De belangrijkste wijziging is er een die van belang is voor begraafplaatsen. Het gaat om de regeling die betrekking heeft op het eigendom van de grafbedekking (artikel 32a). In 2002 deed de Hoge Raad een uitspraak waardoor alle grafmonumenten in Nederland door natrekking op grond van het Burgerlijk
Wetboek eigendom werden van de houder van de begraafplaats. Dat wilde de wetgever met de nieuwe Wet op de lijkbezorging die per 1 januari 2010 van kracht is gegaan, ongedaan maken. De wetgever kwam er echter snel achter dat de nieuwe regeling alleen gold voor sinds die datum geplaatste grafstenen, terwijl het de bedoeling was dat de regeling ook zou gelden voor bestaande graven en grafstenen. Dat is met de reparatiewet weer in orde gemaakt.
Toekomst
Stichting Altvoorde, een stichting die zich inzet voor het behoud van graven van Nederlandse cultuurdragers, heeft zich vanaf het moment dat de Hoge Raad haar uitspraak deed druk gemaakt om het van kracht verklaren van de natrekkingsregel op grafmonumenten. In het Terebinth magazine van september jongstleden geeft voorzitter Bouke Jagt blijk van grote opluchting: ‘Alle rechthebbenden van
particuliere graven vóór 1 januari 2010 verloren hun eigendom. […] Werknemers in Franeker, Philips in Eindhoven, adellijke families in Gelderland, ja de koningin ondertekende in zalige onwetendheid de
onteigening van haar eigen Koninklijke grafkelder in Delft. […] Miljoenen krijgen hun familiegraven terug zonder ooit geweten te hebben dat zij dat bezit verloren hadden. De Nederlandse funeraire cultuur heeft weer een toekomst.’

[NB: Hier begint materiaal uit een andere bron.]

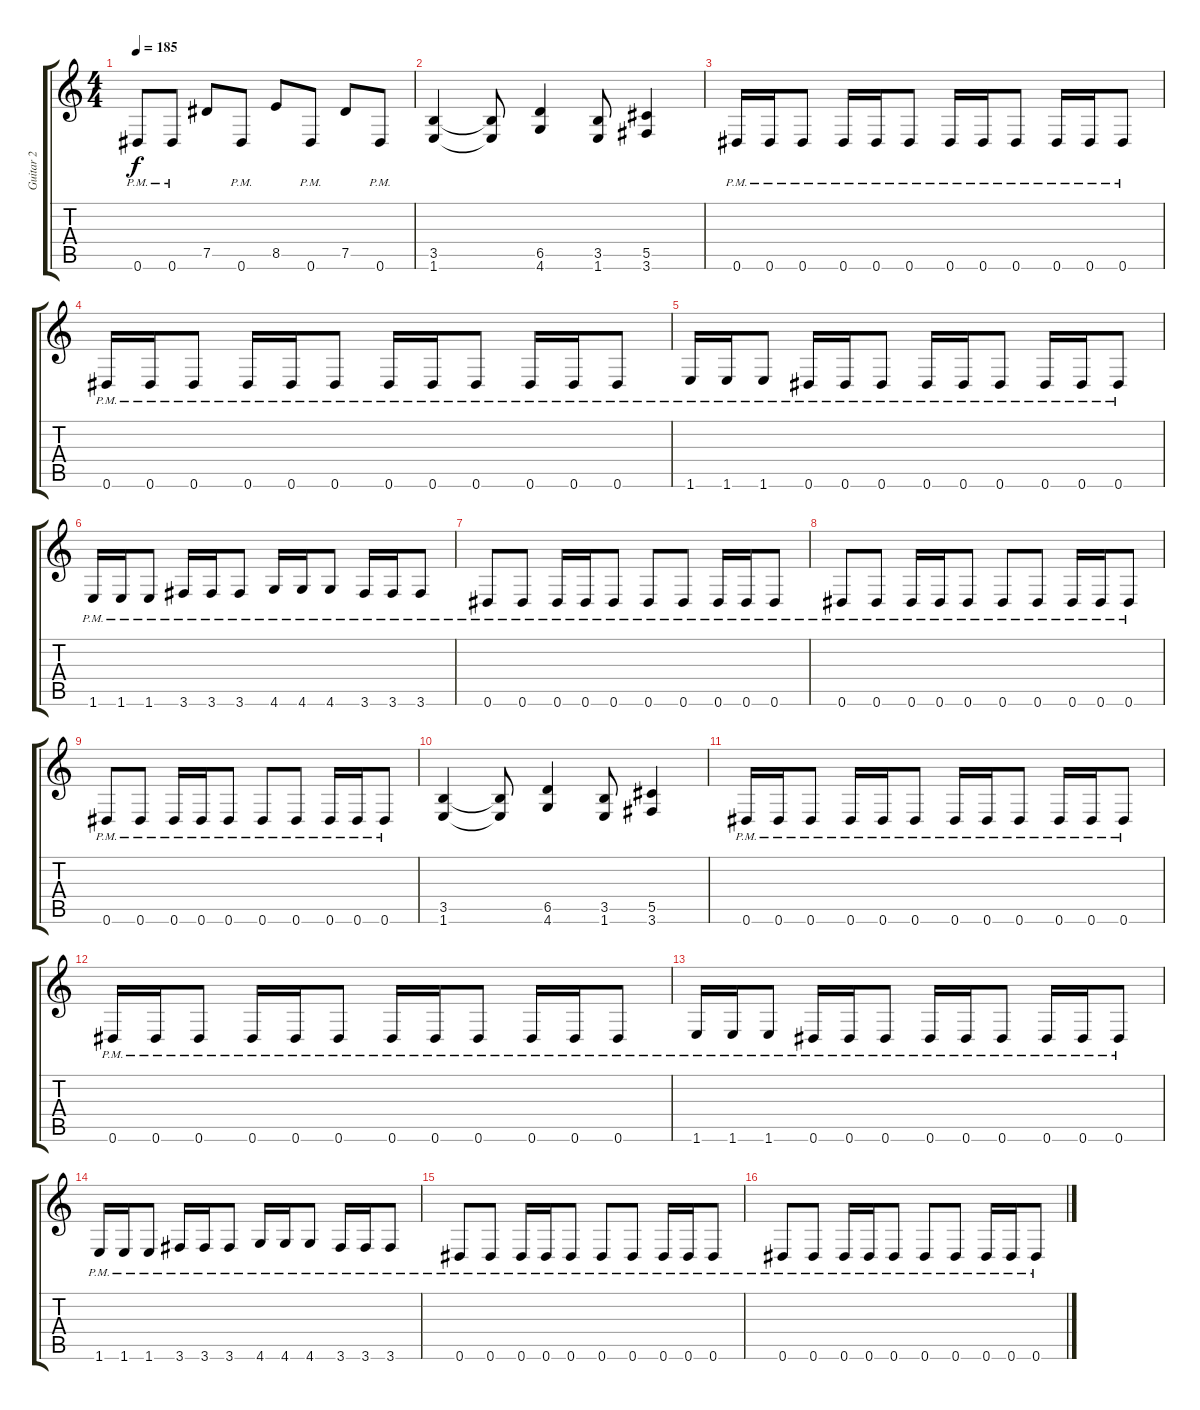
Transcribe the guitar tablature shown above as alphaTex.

\track ("Guitar 2" "Guitar 2") {instrument distortionguitar}
\staff {score tabs}
\tuning (Eb4 Bb3 Gb3 Db3 Ab2 Eb2) {hide}
\ts (4 4)
\tempo 185
\clef g2
\ks c
0.6{pm}.8{dy f} 0.6{pm}.8 7.5.8 0.6{pm}.8 8.5.8 0.6{pm}.8 7.5.8 0.6{pm}.8 |
(3.5 1.6).4 (3.5{t} 1.6{t}).8 (6.5 4.6).4 (3.5 1.6).8 (5.5 3.6).4 |
0.6{pm}.16 0.6{pm}.16 0.6{pm}.8 0.6{pm}.16 0.6{pm}.16 0.6{pm}.8 0.6{pm}.16 0.6{pm}.16 0.6{pm}.8 0.6{pm}.16 0.6{pm}.16 0.6{pm}.8 |
0.6{pm}.16 0.6{pm}.16 0.6{pm}.8 0.6{pm}.16 0.6{pm}.16 0.6{pm}.8 0.6{pm}.16 0.6{pm}.16 0.6{pm}.8 0.6{pm}.16 0.6{pm}.16 0.6{pm}.8 |
1.6{pm}.16 1.6{pm}.16 1.6{pm}.8 0.6{pm}.16 0.6{pm}.16 0.6{pm}.8 0.6{pm}.16 0.6{pm}.16 0.6{pm}.8 0.6{pm}.16 0.6{pm}.16 0.6{pm}.8 |
1.6{pm}.16 1.6{pm}.16 1.6{pm}.8 3.6{pm}.16 3.6{pm}.16 3.6{pm}.8 4.6{pm}.16 4.6{pm}.16 4.6{pm}.8 3.6{pm}.16 3.6{pm}.16 3.6{pm}.8 |
0.6{pm}.8 0.6{pm}.8 0.6{pm}.16 0.6{pm}.16 0.6{pm}.8 0.6{pm}.8 0.6{pm}.8 0.6{pm}.16 0.6{pm}.16 0.6{pm}.8 |
0.6{pm}.8 0.6{pm}.8 0.6{pm}.16 0.6{pm}.16 0.6{pm}.8 0.6{pm}.8 0.6{pm}.8 0.6{pm}.16 0.6{pm}.16 0.6{pm}.8 |
0.6{pm}.8 0.6{pm}.8 0.6{pm}.16 0.6{pm}.16 0.6{pm}.8 0.6{pm}.8 0.6{pm}.8 0.6{pm}.16 0.6{pm}.16 0.6{pm}.8 |
(3.5 1.6).4 (3.5{t} 1.6{t}).8 (6.5 4.6).4 (3.5 1.6).8 (5.5 3.6).4 |
0.6{pm}.16 0.6{pm}.16 0.6{pm}.8 0.6{pm}.16 0.6{pm}.16 0.6{pm}.8 0.6{pm}.16 0.6{pm}.16 0.6{pm}.8 0.6{pm}.16 0.6{pm}.16 0.6{pm}.8 |
0.6{pm}.16 0.6{pm}.16 0.6{pm}.8 0.6{pm}.16 0.6{pm}.16 0.6{pm}.8 0.6{pm}.16 0.6{pm}.16 0.6{pm}.8 0.6{pm}.16 0.6{pm}.16 0.6{pm}.8 |
1.6{pm}.16 1.6{pm}.16 1.6{pm}.8 0.6{pm}.16 0.6{pm}.16 0.6{pm}.8 0.6{pm}.16 0.6{pm}.16 0.6{pm}.8 0.6{pm}.16 0.6{pm}.16 0.6{pm}.8 |
1.6{pm}.16 1.6{pm}.16 1.6{pm}.8 3.6{pm}.16 3.6{pm}.16 3.6{pm}.8 4.6{pm}.16 4.6{pm}.16 4.6{pm}.8 3.6{pm}.16 3.6{pm}.16 3.6{pm}.8 |
0.6{pm}.8 0.6{pm}.8 0.6{pm}.16 0.6{pm}.16 0.6{pm}.8 0.6{pm}.8 0.6{pm}.8 0.6{pm}.16 0.6{pm}.16 0.6{pm}.8 |
0.6{pm}.8 0.6{pm}.8 0.6{pm}.16 0.6{pm}.16 0.6{pm}.8 0.6{pm}.8 0.6{pm}.8 0.6{pm}.16 0.6{pm}.16 0.6{pm}.8
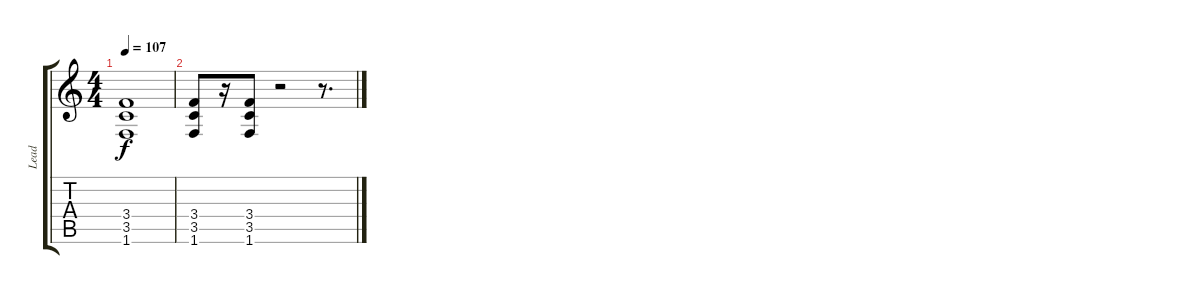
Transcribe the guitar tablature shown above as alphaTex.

\track ("Lead" "Lead") {instrument distortionguitar}
\staff {score tabs}
\tuning (E4 B3 G3 D3 A2 E2) {hide}
\ts (4 4)
\tempo 107
\clef g2
\ks c
(3.4 3.5 1.6).1{dy f} |
(3.4 3.5 1.6).8 r.16 (3.4 3.5 1.6).8 r.2 r.8{d}
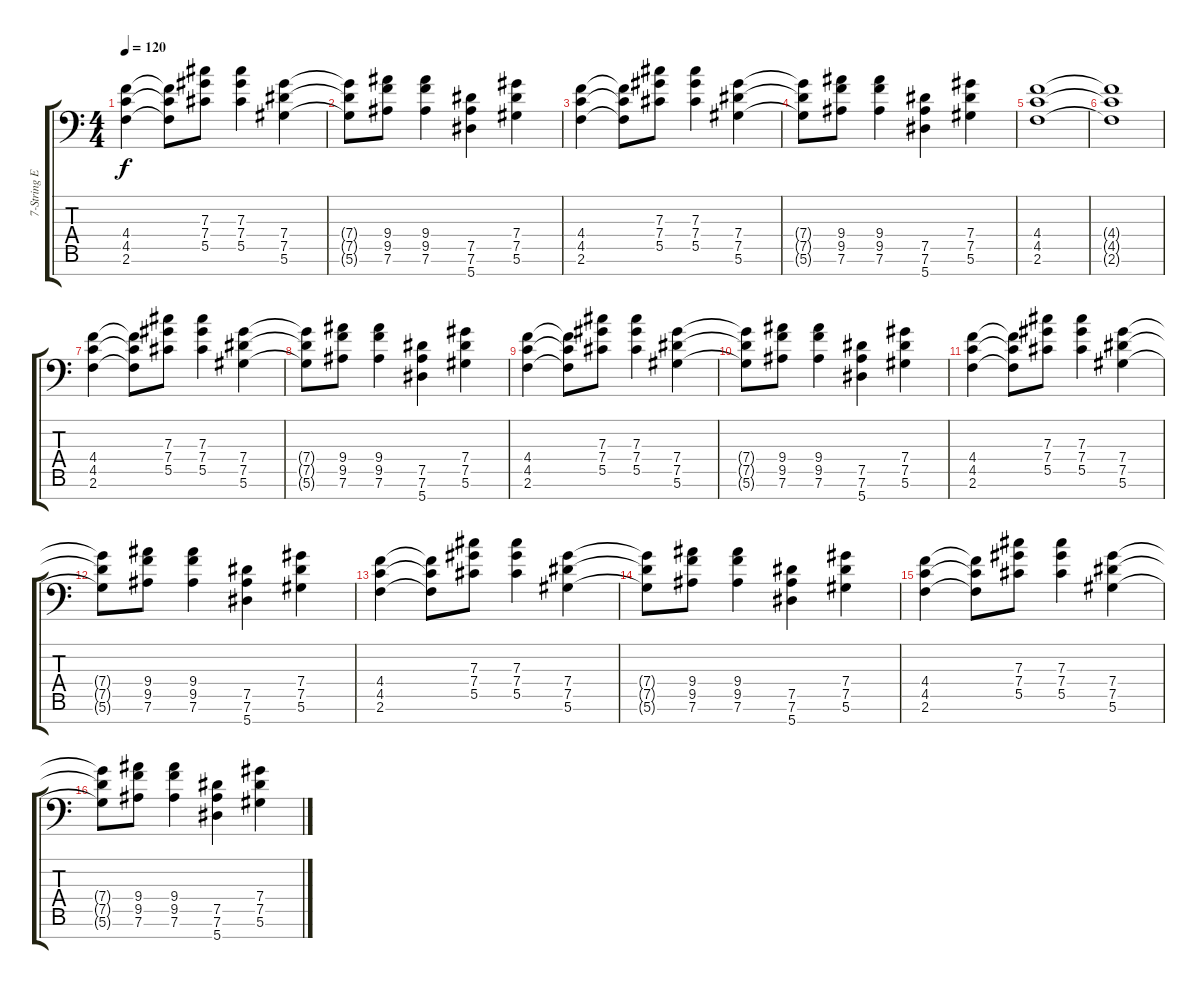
\track ("7-String Electric 2" "7-String E") {instrument distortionguitar}
\staff {score tabs}
\tuning (Eb4 Bb3 Gb3 Db3 Ab2 Eb2 Bb1) {hide}
\ts (4 4)
\tempo 120
\clef f4
\ks c
(4.4 4.5 2.6).4{dy f} (4.4{t} 4.5{t} 2.6{t}).8 (7.3 7.4 5.5).8 (7.3 7.4 5.5).4 (7.4 7.5 5.6).4 |
(7.4{t} 7.5{t} 5.6{t}).8 (9.4 9.5 7.6).8 (9.4 9.5 7.6).4 (7.5 7.6 5.7).4 (7.4 7.5 5.6).4 |
(4.4 4.5 2.6).4 (4.4{t} 4.5{t} 2.6{t}).8 (7.3 7.4 5.5).8 (7.3 7.4 5.5).4 (7.4 7.5 5.6).4 |
(7.4{t} 7.5{t} 5.6{t}).8 (9.4 9.5 7.6).8 (9.4 9.5 7.6).4 (7.5 7.6 5.7).4 (7.4 7.5 5.6).4 |
(4.4 4.5 2.6).1 |
(4.4{t} 4.5{t} 2.6{t}).1 |
(4.4 4.5 2.6).4 (4.4{t} 4.5{t} 2.6{t}).8 (7.3 7.4 5.5).8 (7.3 7.4 5.5).4 (7.4 7.5 5.6).4 |
(7.4{t} 7.5{t} 5.6{t}).8 (9.4 9.5 7.6).8 (9.4 9.5 7.6).4 (7.5 7.6 5.7).4 (7.4 7.5 5.6).4 |
(4.4 4.5 2.6).4 (4.4{t} 4.5{t} 2.6{t}).8 (7.3 7.4 5.5).8 (7.3 7.4 5.5).4 (7.4 7.5 5.6).4 |
(7.4{t} 7.5{t} 5.6{t}).8 (9.4 9.5 7.6).8 (9.4 9.5 7.6).4 (7.5 7.6 5.7).4 (7.4 7.5 5.6).4 |
(4.4 4.5 2.6).4 (4.4{t} 4.5{t} 2.6{t}).8 (7.3 7.4 5.5).8 (7.3 7.4 5.5).4 (7.4 7.5 5.6).4 |
(7.4{t} 7.5{t} 5.6{t}).8 (9.4 9.5 7.6).8 (9.4 9.5 7.6).4 (7.5 7.6 5.7).4 (7.4 7.5 5.6).4 |
(4.4 4.5 2.6).4 (4.4{t} 4.5{t} 2.6{t}).8 (7.3 7.4 5.5).8 (7.3 7.4 5.5).4 (7.4 7.5 5.6).4 |
(7.4{t} 7.5{t} 5.6{t}).8 (9.4 9.5 7.6).8 (9.4 9.5 7.6).4 (7.5 7.6 5.7).4 (7.4 7.5 5.6).4 |
(4.4 4.5 2.6).4 (4.4{t} 4.5{t} 2.6{t}).8 (7.3 7.4 5.5).8 (7.3 7.4 5.5).4 (7.4 7.5 5.6).4 |
(7.4{t} 7.5{t} 5.6{t}).8 (9.4 9.5 7.6).8 (9.4 9.5 7.6).4 (7.5 7.6 5.7).4 (7.4 7.5 5.6).4
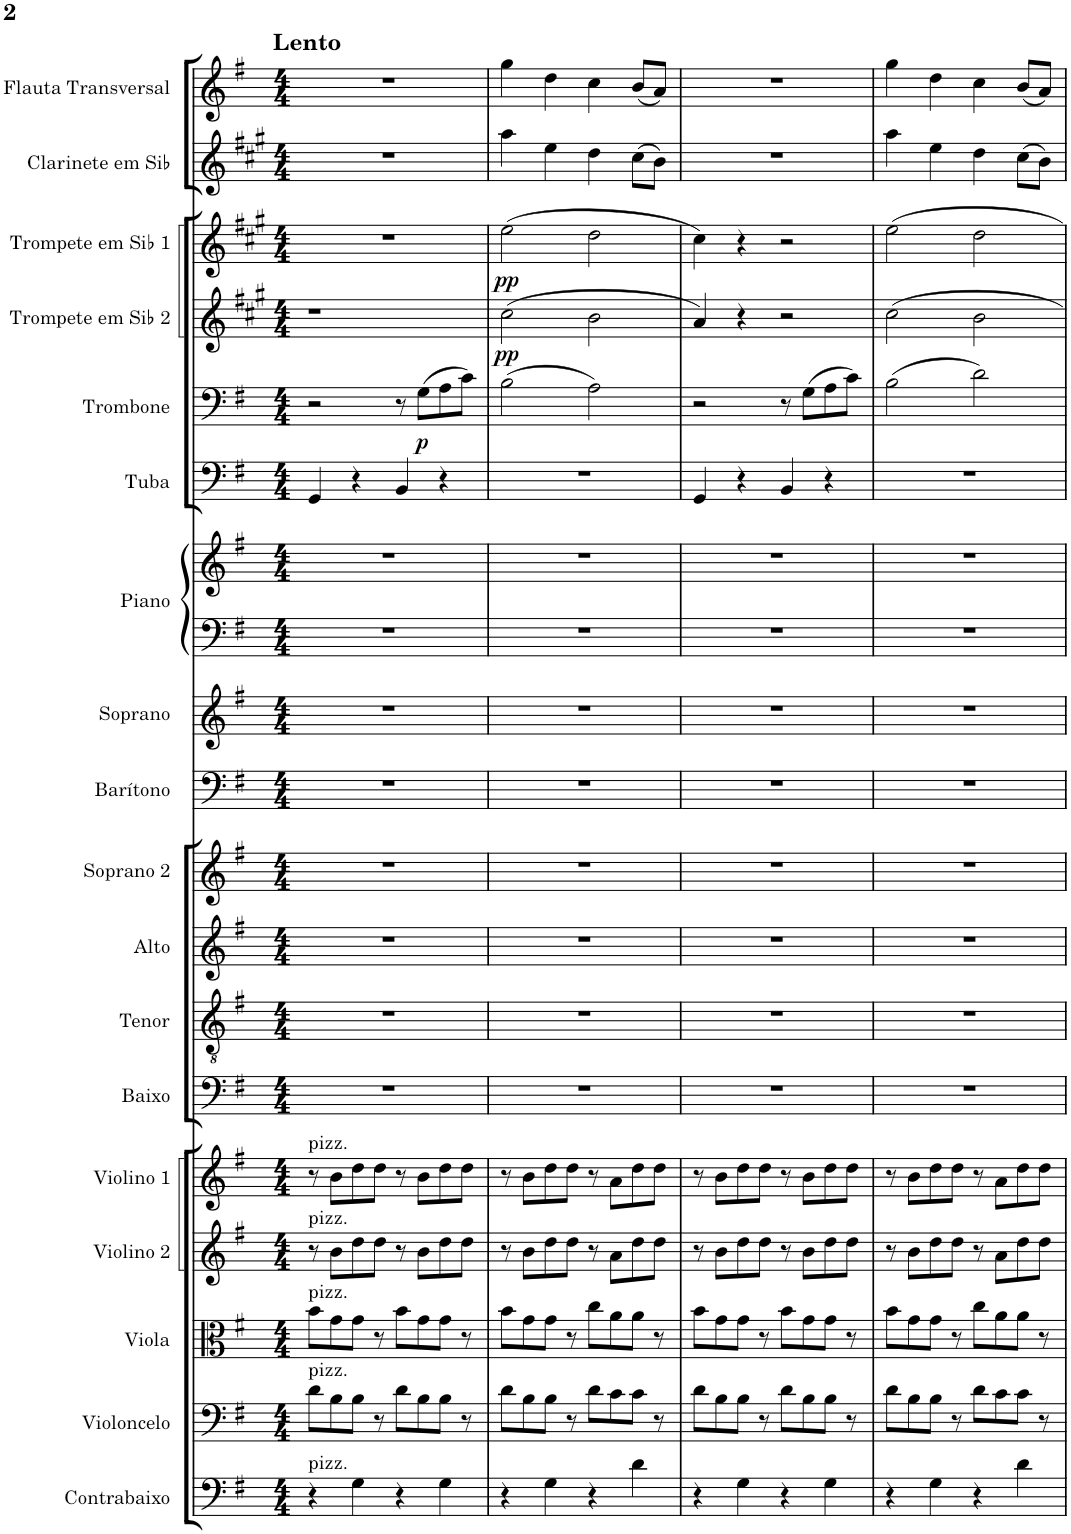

Jurist Willem van der Putten daarentegen laat op uitvaartbranche.nl weten helemaal niet zo blij te zijn met de reparatiewet. Volgens hem bevat deze een nieuwe fout. Van der Putten: ‘In de toelichting staat dat de eigendom van wat op een graf is geplaatst, terugkeert naar de oorspronkelijk rechthebbende. Maar de rechthebbende (of bij een algemeen graf: de gebruiker) hoeft helemaal niet de eigenaar van een grafmonument of andere voorwerpen te zijn. Ik geef als voorbeeld het graf van vader, waar
moeder rechthebbende van is, maar waar de kinderen de steen voor hebben betaald; dan zijn de kinderen eigenaar. En zij blijven dat. De eigenaren zijn dus een ander dan de rechthebbende of
de gebruiker. Daarom is de tekst niet helemaal juist.’ Van der Putten meent dat de nieuwe regeling juridisch onduidelijke situaties schept. ‘Voor derden is onduidelijk wie die eigenaar is en wie men kan aanspreken bij eventuele schade die door het monument is veroorzaakt. Als men niet wenst dat de
grafbedekking eigendom wordt van de houder van de begraafplaats, dient mijns inziens niet slechts de natrekkingsregel worden opgeheven, maar de rechthebbende op of gebruiker van het graf als eigenaar te worden aangewezen.’ Van der Putten betwijfelt dat dit gebeurt. Hij geeft in het oktobernummer van
Het Uitvaartwezen (in zijn column) een (voorlopige) oplossing voor beheerders: ‘Een oplossing is dat de houder van de begraafplaats aan alle rechthebbenden met grafmonumenten uit 2009 of ouder een brief schrijft met de mededeling dat hij hen de grafbedekking cadeau doet. De rechthebbenden worden dan eigenaar. Een simpele maatregel die de gewenste uniformiteit brengt en nieuwe wetgeving overbodig maakt. Deze brief moet dan wel verstuurd worden voordat de reparatiewet in werking treedt. Je kunt immers alleen cadeau doen wat je bezit.’